目标:
从材料中含有“genus: Schoenus”的那一行起，到含有“order: Procellariiformes”的那一行止，把这些行一字不差地抄写出来。

给定材料:
········
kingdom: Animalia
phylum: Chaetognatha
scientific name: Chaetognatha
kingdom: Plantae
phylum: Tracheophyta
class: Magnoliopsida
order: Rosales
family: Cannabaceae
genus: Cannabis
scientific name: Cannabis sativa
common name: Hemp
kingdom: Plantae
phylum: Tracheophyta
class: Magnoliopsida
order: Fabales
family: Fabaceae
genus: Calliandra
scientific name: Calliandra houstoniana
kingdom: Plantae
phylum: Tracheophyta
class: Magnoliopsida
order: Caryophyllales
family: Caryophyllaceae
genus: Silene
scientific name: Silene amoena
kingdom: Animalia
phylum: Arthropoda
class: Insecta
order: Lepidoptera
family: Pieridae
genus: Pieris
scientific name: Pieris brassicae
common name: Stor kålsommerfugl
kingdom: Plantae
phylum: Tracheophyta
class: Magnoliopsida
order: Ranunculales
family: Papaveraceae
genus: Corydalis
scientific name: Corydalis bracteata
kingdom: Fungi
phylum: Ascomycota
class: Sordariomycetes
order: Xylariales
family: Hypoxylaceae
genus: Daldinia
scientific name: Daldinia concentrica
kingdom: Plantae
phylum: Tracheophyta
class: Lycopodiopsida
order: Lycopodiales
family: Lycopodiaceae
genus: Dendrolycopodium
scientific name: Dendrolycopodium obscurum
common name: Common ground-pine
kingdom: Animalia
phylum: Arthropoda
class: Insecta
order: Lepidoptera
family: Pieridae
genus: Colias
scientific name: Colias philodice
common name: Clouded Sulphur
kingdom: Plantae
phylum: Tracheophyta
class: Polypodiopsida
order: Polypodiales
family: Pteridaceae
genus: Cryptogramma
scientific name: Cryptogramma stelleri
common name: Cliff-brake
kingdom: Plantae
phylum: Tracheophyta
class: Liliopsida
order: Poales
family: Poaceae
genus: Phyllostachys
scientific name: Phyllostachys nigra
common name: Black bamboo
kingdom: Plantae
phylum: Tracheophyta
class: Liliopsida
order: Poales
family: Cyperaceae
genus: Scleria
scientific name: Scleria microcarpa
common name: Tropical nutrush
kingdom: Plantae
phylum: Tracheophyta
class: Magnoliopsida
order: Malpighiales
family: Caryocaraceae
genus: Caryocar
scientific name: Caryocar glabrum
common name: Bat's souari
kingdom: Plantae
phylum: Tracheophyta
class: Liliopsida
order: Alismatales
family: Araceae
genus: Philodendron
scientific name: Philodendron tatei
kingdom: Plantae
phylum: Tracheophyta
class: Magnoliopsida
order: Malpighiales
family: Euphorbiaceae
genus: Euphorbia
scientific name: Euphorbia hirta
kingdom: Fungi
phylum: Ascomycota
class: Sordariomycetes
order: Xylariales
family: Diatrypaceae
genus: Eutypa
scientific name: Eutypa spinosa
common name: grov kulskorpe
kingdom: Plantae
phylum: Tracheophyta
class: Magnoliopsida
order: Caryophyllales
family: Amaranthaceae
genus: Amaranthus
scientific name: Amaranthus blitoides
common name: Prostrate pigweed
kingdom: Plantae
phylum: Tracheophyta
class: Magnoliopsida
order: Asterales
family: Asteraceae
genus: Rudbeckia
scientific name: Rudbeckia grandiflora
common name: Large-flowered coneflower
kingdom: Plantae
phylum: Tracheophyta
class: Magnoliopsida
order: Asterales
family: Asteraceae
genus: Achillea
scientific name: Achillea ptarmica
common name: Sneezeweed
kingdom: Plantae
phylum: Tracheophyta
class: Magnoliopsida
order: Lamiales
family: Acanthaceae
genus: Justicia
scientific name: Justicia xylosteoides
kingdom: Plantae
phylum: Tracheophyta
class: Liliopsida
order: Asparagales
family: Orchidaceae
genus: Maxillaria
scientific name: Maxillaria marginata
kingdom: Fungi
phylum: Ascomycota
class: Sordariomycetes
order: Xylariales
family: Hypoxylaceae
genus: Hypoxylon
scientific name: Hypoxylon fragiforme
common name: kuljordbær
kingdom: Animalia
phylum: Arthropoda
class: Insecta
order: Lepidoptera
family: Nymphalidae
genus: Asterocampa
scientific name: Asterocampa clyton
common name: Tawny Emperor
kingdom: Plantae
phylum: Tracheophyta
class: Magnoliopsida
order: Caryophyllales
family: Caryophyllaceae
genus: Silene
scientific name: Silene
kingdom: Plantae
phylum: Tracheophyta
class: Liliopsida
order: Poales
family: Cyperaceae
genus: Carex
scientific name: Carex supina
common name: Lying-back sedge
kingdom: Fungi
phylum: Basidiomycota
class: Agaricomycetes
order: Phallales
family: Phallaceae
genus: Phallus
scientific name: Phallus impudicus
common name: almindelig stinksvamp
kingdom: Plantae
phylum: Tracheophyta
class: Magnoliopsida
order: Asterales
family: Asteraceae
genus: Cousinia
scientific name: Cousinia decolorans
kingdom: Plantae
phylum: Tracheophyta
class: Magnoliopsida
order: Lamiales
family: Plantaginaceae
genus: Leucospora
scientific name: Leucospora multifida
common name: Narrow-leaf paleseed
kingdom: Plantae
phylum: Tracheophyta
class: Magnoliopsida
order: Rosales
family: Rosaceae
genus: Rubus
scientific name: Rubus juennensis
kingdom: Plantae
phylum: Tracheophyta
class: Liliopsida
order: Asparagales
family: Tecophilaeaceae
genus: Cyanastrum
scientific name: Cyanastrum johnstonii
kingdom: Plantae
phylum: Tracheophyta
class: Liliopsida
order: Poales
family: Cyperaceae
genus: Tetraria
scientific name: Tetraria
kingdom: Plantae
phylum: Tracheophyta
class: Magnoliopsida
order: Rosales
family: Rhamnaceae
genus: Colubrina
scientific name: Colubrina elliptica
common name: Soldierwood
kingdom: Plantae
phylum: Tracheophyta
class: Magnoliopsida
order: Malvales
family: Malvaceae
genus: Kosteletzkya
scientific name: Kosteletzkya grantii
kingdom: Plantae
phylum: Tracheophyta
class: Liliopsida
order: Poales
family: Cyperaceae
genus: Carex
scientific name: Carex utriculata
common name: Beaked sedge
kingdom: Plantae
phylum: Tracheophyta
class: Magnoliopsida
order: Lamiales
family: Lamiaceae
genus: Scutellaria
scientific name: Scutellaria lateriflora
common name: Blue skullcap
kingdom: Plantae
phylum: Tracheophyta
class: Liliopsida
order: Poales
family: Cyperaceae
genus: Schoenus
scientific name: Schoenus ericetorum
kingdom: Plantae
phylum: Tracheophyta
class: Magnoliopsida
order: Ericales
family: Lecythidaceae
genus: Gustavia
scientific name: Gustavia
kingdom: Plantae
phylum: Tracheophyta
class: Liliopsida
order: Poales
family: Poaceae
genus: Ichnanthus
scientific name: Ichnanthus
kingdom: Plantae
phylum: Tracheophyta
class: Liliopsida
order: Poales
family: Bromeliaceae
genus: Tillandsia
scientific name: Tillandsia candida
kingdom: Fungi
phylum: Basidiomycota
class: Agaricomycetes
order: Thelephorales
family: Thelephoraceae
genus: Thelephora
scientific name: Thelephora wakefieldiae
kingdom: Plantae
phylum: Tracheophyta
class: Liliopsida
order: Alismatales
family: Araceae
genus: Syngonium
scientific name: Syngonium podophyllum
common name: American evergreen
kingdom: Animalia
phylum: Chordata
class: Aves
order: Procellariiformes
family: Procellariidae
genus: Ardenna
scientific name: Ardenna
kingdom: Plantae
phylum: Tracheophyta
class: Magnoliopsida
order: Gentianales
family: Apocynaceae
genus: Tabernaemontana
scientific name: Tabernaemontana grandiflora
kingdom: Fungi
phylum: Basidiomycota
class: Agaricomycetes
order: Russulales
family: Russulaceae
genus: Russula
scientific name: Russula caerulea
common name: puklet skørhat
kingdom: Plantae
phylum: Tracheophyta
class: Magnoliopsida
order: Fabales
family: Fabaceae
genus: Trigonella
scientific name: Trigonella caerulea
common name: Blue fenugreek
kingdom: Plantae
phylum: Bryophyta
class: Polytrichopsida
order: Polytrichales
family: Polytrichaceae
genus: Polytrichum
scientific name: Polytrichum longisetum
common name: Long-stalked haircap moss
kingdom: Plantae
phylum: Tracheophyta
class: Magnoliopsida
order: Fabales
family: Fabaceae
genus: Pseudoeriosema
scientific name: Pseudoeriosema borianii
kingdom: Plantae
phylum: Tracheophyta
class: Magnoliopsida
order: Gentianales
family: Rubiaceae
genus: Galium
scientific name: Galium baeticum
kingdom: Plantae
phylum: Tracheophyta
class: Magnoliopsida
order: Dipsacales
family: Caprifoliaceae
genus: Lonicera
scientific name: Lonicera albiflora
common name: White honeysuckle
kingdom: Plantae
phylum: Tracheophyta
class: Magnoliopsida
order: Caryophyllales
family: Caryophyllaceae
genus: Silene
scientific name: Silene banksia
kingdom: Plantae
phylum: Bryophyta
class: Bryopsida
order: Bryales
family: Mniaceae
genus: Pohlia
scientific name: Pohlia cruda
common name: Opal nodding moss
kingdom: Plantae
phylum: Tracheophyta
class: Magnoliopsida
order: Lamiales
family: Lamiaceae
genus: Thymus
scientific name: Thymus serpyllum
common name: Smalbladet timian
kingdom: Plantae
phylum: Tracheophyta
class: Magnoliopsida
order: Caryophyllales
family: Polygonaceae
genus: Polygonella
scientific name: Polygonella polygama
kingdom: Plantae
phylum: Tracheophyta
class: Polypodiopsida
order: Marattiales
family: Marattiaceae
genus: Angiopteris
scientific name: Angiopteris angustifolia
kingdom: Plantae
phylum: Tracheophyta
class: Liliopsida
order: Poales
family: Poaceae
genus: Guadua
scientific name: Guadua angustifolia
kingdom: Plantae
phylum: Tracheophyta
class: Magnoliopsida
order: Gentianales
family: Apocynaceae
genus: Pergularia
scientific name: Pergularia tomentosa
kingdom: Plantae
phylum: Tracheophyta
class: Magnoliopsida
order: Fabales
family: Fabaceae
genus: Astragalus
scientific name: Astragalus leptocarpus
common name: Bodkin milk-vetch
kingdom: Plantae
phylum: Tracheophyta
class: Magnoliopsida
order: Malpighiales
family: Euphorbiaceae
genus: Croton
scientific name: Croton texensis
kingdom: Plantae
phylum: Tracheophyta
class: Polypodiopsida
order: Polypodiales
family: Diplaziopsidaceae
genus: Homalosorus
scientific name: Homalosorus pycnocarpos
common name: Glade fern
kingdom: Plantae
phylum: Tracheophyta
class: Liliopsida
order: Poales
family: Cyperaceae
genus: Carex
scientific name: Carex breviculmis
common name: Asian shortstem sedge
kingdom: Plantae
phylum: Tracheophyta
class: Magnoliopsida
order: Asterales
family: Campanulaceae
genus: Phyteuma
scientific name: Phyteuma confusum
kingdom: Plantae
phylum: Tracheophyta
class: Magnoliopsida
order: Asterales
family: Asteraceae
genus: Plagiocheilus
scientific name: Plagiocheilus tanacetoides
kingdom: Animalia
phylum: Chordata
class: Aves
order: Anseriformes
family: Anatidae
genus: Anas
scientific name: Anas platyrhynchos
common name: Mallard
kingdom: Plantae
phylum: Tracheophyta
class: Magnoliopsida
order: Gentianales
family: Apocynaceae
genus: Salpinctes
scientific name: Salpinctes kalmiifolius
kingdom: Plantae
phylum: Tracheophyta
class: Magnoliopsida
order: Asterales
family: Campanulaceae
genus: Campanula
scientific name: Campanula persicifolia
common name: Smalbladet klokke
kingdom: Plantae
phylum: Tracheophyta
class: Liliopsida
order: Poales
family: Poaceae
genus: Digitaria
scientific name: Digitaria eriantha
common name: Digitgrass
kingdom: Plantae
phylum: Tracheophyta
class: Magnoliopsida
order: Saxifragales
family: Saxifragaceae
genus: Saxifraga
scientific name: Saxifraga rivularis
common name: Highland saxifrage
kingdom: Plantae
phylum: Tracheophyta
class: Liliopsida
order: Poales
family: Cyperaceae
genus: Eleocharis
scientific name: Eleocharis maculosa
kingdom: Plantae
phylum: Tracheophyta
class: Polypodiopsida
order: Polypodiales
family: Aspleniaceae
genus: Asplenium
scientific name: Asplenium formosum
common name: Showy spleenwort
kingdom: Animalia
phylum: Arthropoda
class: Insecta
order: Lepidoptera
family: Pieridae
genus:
········
完整回答:
genus: Schoenus
scientific name: Schoenus ericetorum
kingdom: Plantae
phylum: Tracheophyta
class: Magnoliopsida
order: Ericales
family: Lecythidaceae
genus: Gustavia
scientific name: Gustavia
kingdom: Plantae
phylum: Tracheophyta
class: Liliopsida
order: Poales
family: Poaceae
genus: Ichnanthus
scientific name: Ichnanthus
kingdom: Plantae
phylum: Tracheophyta
class: Liliopsida
order: Poales
family: Bromeliaceae
genus: Tillandsia
scientific name: Tillandsia candida
kingdom: Fungi
phylum: Basidiomycota
class: Agaricomycetes
order: Thelephorales
family: Thelephoraceae
genus: Thelephora
scientific name: Thelephora wakefieldiae
kingdom: Plantae
phylum: Tracheophyta
class: Liliopsida
order: Alismatales
family: Araceae
genus: Syngonium
scientific name: Syngonium podophyllum
common name: American evergreen
kingdom: Animalia
phylum: Chordata
class: Aves
order: Procellariiformes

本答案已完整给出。